Ipsos Pride Report 2026
Ipsos Pride Report 2026

Ipsos Pride Report 2026

Unsere Ausgabe 2026 des Ipsos LGBT+ Pride Reports zeigt, dass sich die Einstellungen in 26 Ländern bei mehreren wichtigen Indikatoren stabilisieren, darunter Trans-Athleten und die Repräsentation von LGBT in den Medien.

In den letzten Jahren gab es in vielen wichtigen Bereichen und in verschiedenen Ländern Anzeichen einer „Woke-Reaktion“. Die aktuelle Veröffentlichung zeichnet jedoch ein differenzierteres Bild: Die Einstellungen stabilisieren sich in verschiedenen Bereichen und setzen damit die im Pride-Bericht 2025 beobachteten Trends fort.

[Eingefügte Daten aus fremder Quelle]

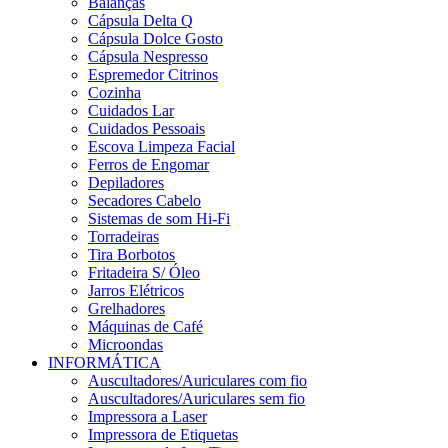
Balanças
Cápsula Delta Q
Cápsula Dolce Gosto
Cápsula Nespresso
Espremedor Citrinos
Cozinha
Cuidados Lar
Cuidados Pessoais
Escova Limpeza Facial
Ferros de Engomar
Depiladores
Secadores Cabelo
Sistemas de som Hi-Fi
Torradeiras
Tira Borbotos
Fritadeira S/ Óleo
Jarros Elétricos
Grelhadores
Máquinas de Café
Microondas
INFORMÁTICA
Auscultadores/Auriculares com fio
Auscultadores/Auriculares sem fio
Impressora a Laser
Impressora de Etiquetas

Zu den wichtigsten Schlagzeilen gehören:

  • Zwar gibt es grundsätzlich Unterstützung für Unternehmen und Marken, die sich für die Rechte von LGBT-Personen einsetzen, doch ist diese nicht mehr so weit verbreitet wie vor fünf Jahren. Im Durchschnitt befürworten in 23 Märkten* 42 % der Befragten Unternehmen und Marken, die sich aktiv für die Gleichstellung von LGBT-Personen engagieren – das entspricht dem Wert von 41 % im Vorjahr, bedeutet aber einen deutlichen Rückgang gegenüber 49 % im Jahr 2021. Dies spiegelt die veränderten Erwartungen der Verbraucher in verschiedenen Ländern wider.
  • Es herrscht weitgehende Übereinstimmung darüber, dass Transgender-Personen Diskriminierung erfahren, jedoch gibt es unterschiedliche Ansichten zu politischen Fragen wie dem Zugang zu geschlechtergetrennten Einrichtungen und der Teilnahme am Sport, was die anhaltenden gesellschaftlichen Debatten verdeutlicht. Die Unterstützung für Transgender-Athleten, die auf Grundlage ihrer Geschlechtsidentität an Wettkämpfen teilnehmen, ist in 23 Ländern* von 32 % im Jahr 2021 auf 22 % im Jahr 2026 gesunken , wobei Ablehnung in fast allen Ländern, einschließlich traditionell unterstützender, die vorherrschende Meinung ist.
  • Die Zustimmung zu einer stärkeren Repräsentation von LGBT-Personen in Fernsehen, Filmen und Werbung variiert zwischen 59 % in Thailand und 14 % in Südkorea. Dies verdeutlicht anhaltende kulturelle Vorbehalte gegenüber Inklusion in den Mainstream-Medien. Der Durchschnitt der 23 Länder* spiegelt diesen fehlenden Konsens wider: 30 % der Befragten befürworten eine stärkere LGBT-Repräsentation in den Medien, während 29 % dagegen sind .
  • Die gleichgeschlechtliche Ehe – ein Grundpfeiler der Akzeptanz – genießt weiterhin weltweit starke Unterstützung, auch wenn die Zustimmungswerte von Land zu Land deutlich variieren. Europäische Länder wie die Niederlande (80 %), Spanien (74 %) und Schweden (73 %) weisen eine hohe Zustimmung auf. Im Gegensatz dazu zeigen Länder wie Polen (33 %) und die Türkei (16 %) eine geringere Zustimmung , was auf regionale Unterschiede in gesellschaftlichen Normen und rechtlichen Standpunkten hinweist.
Ipsos Pride Report 2026: Wichtigste Erkenntnisse

 

Weitere Ipsos Pride LGBT+-Berichte: 2026 | 2025 | 2024 | 2023 | 2021

Über diese Studie

Dies sind die Ergebnisse einer Umfrage von Ipsos in 26 Ländern, die vom 24. April bis 8. Mai 2026 über die Online-Plattform Global Advisor durchgeführt wurde. Für diese Umfrage befragte Ipsos insgesamt 19.019 Erwachsene im Alter von 18 bis 74 Jahren in Kanada, Irland, Südafrika, der Türkei und den USA, im Alter von 20 bis 74 Jahren in Thailand, im Alter von 21 bis 74 Jahren in Singapur und im Alter von 16 bis 74 Jahren in allen übrigen Ländern. Der „Durchschnitt für 26 Länder“ gibt den Durchschnittswert aller Länder und Märkte wieder, in denen die Umfrage durchgeführt wurde. Er wurde nicht an die Bevölkerungsgröße der einzelnen Länder oder Märkte angepasst und stellt kein Gesamtergebnis dar.

* Die Veränderung für den 23-Länder-Durchschnitt basiert auf den Ländern, die bereits in früheren Ausgaben des Ipsos LGBT+ Pride-Berichts berücksichtigt wurden.